To a horrid mechanical screech.

And so the tone of his poetry grew more wry and ironic and, as he got older, increasingly intimate and domestic.

Not that his circumstances were ever conventionally cosy; he and Kallman lived in some squalor. They weren't homemakers, either of them, though Kallman was a good cook. The Stravinskys came round to supper one night. Madame Stravinsky – endearingly named Vera – was paying a call of nature when she spotted a bowl of dirty water on the bathroom floor. In a forlorn attempt to give the place a woman's touch, she emptied the contents down the wash-basin, only to discover later that this was to have been the
pièce de résistance
of the meal: a chocolate pudding. The basin was, incidentally, the same in which Auden routinely pissed. Where, one wonders, did one wash one's hands after one had washed one's hands?

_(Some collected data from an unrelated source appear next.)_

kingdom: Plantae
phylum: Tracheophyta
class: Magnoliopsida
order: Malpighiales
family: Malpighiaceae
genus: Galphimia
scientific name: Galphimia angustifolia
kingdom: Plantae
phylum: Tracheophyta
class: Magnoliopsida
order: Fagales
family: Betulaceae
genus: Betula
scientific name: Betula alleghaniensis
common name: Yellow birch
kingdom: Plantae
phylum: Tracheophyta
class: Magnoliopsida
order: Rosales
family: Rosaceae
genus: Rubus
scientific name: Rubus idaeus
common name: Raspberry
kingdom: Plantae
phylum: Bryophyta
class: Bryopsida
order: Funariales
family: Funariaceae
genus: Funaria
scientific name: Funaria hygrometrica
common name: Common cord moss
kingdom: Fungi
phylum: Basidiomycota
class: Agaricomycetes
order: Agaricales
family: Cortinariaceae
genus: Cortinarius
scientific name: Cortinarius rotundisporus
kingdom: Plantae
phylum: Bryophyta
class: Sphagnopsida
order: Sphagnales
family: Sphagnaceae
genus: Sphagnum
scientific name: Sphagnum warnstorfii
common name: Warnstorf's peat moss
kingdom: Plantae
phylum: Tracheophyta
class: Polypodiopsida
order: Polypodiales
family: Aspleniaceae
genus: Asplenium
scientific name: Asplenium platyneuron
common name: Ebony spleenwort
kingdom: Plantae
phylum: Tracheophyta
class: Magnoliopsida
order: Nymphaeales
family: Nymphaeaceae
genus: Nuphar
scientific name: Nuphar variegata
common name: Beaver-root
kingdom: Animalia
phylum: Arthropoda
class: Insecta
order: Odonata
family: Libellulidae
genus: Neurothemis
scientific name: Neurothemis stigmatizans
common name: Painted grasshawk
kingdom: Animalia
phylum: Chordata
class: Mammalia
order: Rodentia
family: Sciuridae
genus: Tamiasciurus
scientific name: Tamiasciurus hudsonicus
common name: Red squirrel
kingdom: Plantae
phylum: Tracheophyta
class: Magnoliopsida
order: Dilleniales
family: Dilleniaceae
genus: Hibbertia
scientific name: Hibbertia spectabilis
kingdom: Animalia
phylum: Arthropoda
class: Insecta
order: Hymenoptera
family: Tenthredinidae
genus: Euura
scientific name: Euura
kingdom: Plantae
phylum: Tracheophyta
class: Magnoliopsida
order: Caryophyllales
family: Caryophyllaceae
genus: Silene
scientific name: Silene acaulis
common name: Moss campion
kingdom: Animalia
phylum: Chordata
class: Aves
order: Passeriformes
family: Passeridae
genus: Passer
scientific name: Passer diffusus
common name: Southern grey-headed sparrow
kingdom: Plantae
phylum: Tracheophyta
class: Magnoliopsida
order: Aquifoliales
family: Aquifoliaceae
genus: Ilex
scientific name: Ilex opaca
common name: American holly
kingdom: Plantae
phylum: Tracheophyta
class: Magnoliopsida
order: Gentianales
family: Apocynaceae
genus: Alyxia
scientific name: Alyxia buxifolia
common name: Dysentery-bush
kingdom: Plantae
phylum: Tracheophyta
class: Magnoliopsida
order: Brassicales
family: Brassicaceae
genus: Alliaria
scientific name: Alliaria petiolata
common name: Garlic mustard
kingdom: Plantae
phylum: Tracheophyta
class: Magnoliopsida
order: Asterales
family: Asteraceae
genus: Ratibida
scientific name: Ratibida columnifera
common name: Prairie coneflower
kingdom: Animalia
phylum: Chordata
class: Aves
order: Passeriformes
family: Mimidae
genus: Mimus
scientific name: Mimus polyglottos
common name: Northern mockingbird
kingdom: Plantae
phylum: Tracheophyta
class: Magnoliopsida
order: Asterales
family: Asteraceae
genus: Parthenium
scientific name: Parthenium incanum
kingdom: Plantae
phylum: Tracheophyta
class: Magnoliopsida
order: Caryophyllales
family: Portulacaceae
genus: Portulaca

The next poem was written in 1948.

A Walk After Dark

A cloudless night like this

Can set the spirit soaring:

After a tiring day

The clockwork spectacle is

Impressive in a slightly boring

Eighteenth-century way.

It soothed adolescence a lot

To meet so shameless a stare;

The things I did could not

Be so shocking as they said

If that would still be there

After the shocked were dead.

Now, unready to die

But already at the stage

When one starts to resent the young,

I am glad those points in the sky

May also be counted among

The creatures of middle-age.

It's cosier thinking of night

As more an Old People's Home

Than a shed for a faultless machine,

That the red pre-Cambrian light

Is gone like Imperial Rome

Or myself at seventeen.

Yet however much we may like

The stoic manner in which

The classical authors wrote,

Only the young and the rich

Have the nerve or the figure to strike

The lacrimae rerum note

For the present stalks abroad

Like the past and its wronged again

Whimper and are ignored,

And the truth cannot be hid;

Somebody chose their pain,

What needn't have happened did.

Occurring this very night

By no established rule,

Some event may already have hurled

Its first little No at the right

Of the laws we accept to school

Our post-diluvian world:

But the stars burn on overhead,

Unconscious of final ends,

As I walk home to bed,

Asking what judgement waits

My person, all my friends,

And these United States.

The apartment in which Auden and Kallman lived was in a rather seedy area on the Lower East Side and had formerly belonged to an abortionist, which resulted in frequent misunderstandings. On one occasion, a young woman from Hunter College knocked at the door. Auden answered, and after beating about the bush for some time, she eventually plucked up the courage to say, ‘But aren't you an abortionist?' ‘No,' said Auden flatly. ‘Poet.'

The story has a point in that there was a matter-of-factness in his approach to writing, and although he didn't actually put ‘poet' on a brass plate on the door, he did feel that a poet should be able to turn his hand to anything in verse – to wedding poems, poems for celebrations, librettos, poems in obscure metres – and he took great pride in being a craftsman able to produce these to order. This, though, is one of his earlier and best-known poems, written in 1938:

Musée des Beaux Arts

About suffering they were never wrong,

The Old Masters: how well they understood

Its human position; how it takes place

While someone else is eating or opening a window or just walking dully along;

How, when the aged are reverently, passionately waiting

For the miraculous birth, there always must be

Children who did not specially want it to happen, skating

On a pond at the edge of the wood:

They never forgot

That even the dreadful martyrdom must run its course

Anyhow in a corner, some untidy spot

Where the dogs go on with their doggy life and the torturer's horse

Scratches its innocent behind on a tree.

In Brueghel's
Icarus
, for instance: how everything turns away

Quite leisurely from the disaster; the ploughman may

Have heard the splash, the forsaken cry,

But for him it was not an important failure; the sun shone

As it had to on the white legs disappearing into the green

Water; and the expensive delicate ship that must have seen

Something amazing, a boy falling out of the sky,

Had somewhere to get to and sailed calmly on.